Rebekah Mercer gilt als engagiert und zupackend. Die Mutter von vier Kindern ist mit einem gebürtigen Franzosen verheiratet, der für die Investmentbank Morgan Stanley arbeitet. Sie leben in einem Apartment in einem von Trumps Luxustürmen in Manhattan, für das das Paar sechs Wohnungen in drei Stockwerken zusammenlegen ließ.

Als vor einigen Jahren Ruby et Violette die Schließung drohte, der Lieblingsbäckerei der Mercers in Manhattan, übernahmen Rebekah und ihre zwei Schwestern kurz entschlossen den Laden. Heute verkaufen sie das Gebäck allerdings nur noch übers Internet. Zu den Kunden zählt der frühere US-Präsident George W. Bush, der die Kekse in einem Brief als "köstlich" lobte. Auch ein auf 2009 datiertes Dankesschreiben von Bill Clinton findet sich auf der Website der Bäckerei.

Rebekah leitet die Familienstiftung der Mercers, die an libertäre Denkfabriken wie das Manhattan Institute und die Heritage Foundation spendet. Bedacht werden ebenfalls Einrichtungen wie das Heartland Institute, das einmal im Jahr zu einem Gipfel der prominentesten Skeptiker des Klimawandels einlädt. Die Stiftung unterstützt zudem den umstrittenen Chemiker Arthur Robinson. Der hofft, durch die Analyse menschlichen Urins Ansatzpunkte zur Verlängerung des Lebens zu finden. Die Mercers halfen ihm mit einer Million Dollar, unter anderem Kühlschränke für die Aufbewahrung von Urinproben anzuschaffen.

Andere Spenden Mercers scheinen unmittelbar geschäftlich motiviert zu sein. So unterstützte der Hedgefonds-Manager einen Gegenkandidaten von John McCain, als sich der langjährige republikanische Senator von Arizona im vergangenen Jahr zur Wiederwahl stellte.
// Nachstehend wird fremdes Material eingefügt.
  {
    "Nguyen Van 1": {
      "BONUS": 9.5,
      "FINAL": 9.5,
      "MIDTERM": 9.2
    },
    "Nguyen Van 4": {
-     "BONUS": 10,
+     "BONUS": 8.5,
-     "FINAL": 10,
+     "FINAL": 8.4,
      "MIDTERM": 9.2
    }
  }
McCain hatte zuvor Transaktionen von Renaissance kritisiert, die dessen Mitarbeitern angeblich Milliarden an unzulässigen Steuerersparnissen eingebracht hätten. Renaissance bezeichnet die Transaktionen bis heute als rechtmäßig.

So richtig groß in die Politik sind die Mercers erst 2010 eingestiegen. Eine Rolle spielte dabei das Urteil des Obersten Gerichtshofs im Fall "Citizens United gegen die Bundeswahlkommission". Es gestattete Organisationen, unbeschränkt Spenden entgegenzunehmen und einzusetzen, solange sie ihre Wahlkampfaktionen nicht mit einzelnen Kandidaten absprechen. So entstanden die Super-Pacs – Spendenvehikel für Superreiche, die ihrem jeweiligen Favoriten ins Amt helfen wollen, indem sie beispielsweise Fernsehwerbung für ihn bezahlen.
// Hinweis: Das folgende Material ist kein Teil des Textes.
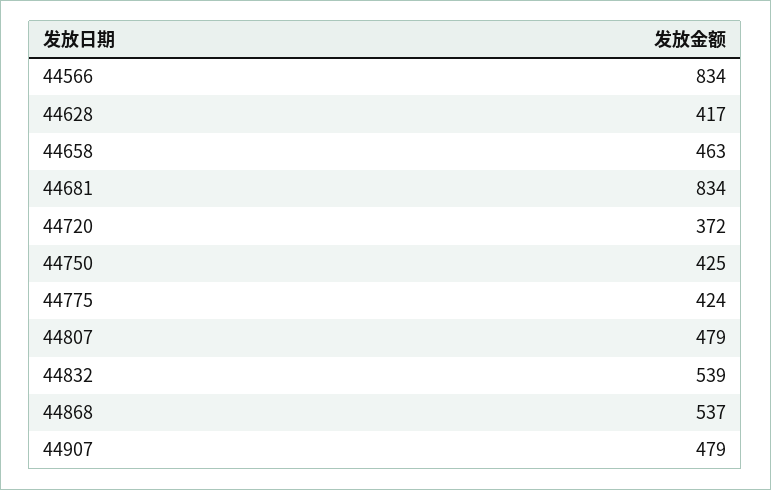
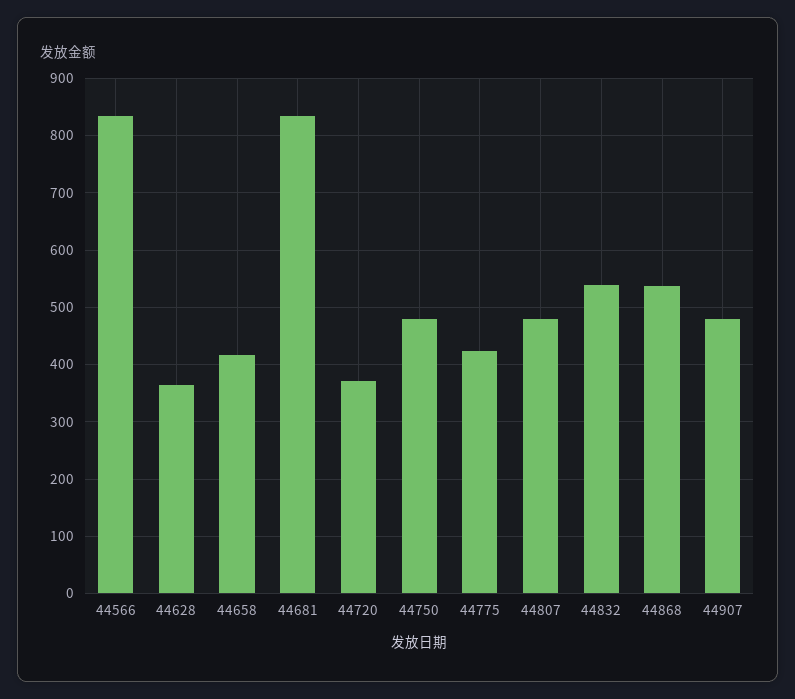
  {
    "44566": 834,
-   "44628": 417,
+   "44628": 360,
-   "44658": 463,
+   "44658": 420,
    "44681": 834,
    "44720": 372,
-   "44750": 425,
+   "44750": 480,
    "44775": 424,
    "44807": 479,
    "44832": 539,
    "44868": 537,
    "44907": 479
  }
Acht Monate nach dem Urteil gründeten die Mercers ihren ersten Super Pac. Auch andere Superreiche wie die Koch-Brüder, Erben eines Ölimperiums, oder der Kasino-Mogul Sheldon Adelson nutzen Super-Pacs zur Einflussnahme. Das hat Chancen für Kandidaten eröffnet, die Positionen vertreten, die in der Partei bisher als zu extrem galten.

Trump wurde von der Parteiführung der Republikaner nicht als Kandidat rekrutiert, er war sogar ihr Gegner. Als Parteiobere ihn im Wahlkampf mäßigen wollten, sagte er sich öffentlich los. "Ich bin frei von Fesseln, um endlich für Amerika kämpfen zu können, wie ich es für richtig halte", twitterte er.

Dank der Unterstützung der Mercers zog Trump am Parteiensystem vorbei ins Weiße Haus ein. "Die Amerikaner haben endlich genug und sind angeekelt von der politischen Elite. Trump hat diesen Ekel aufgegriffen", heißt es in einer der seltenen Stellungnahmen von Robert Mercer und seiner Tochter Rebekah.

Die Bilanz des Außenseiters sieht bisher allerdings nicht überzeugend aus. Trumps Einreisestopp für Immigranten aus überwiegend muslimischen Ländern, der vor allem dem Einfluss von Steve Bannon zugeschrieben wird, scheiterte an den Gerichten. Kellyanne Conway droht ein Disziplinarverfahren vor dem Ethikrat, weil sie während einer Pressekonferenz Werbung für Ivanka Trumps Modemarke gemacht hat. Und Michael Flynn, ebenfalls ein Favorit von Rebekah Mercer, musste von seinem Posten als Sicherheitsberater zurücktreten. Er hatte russischen Offiziellen eine Lockerung der Sanktionen in Aussicht gestellt. Zu einem Zeitpunkt, als Trump noch nicht einmal im Amt war.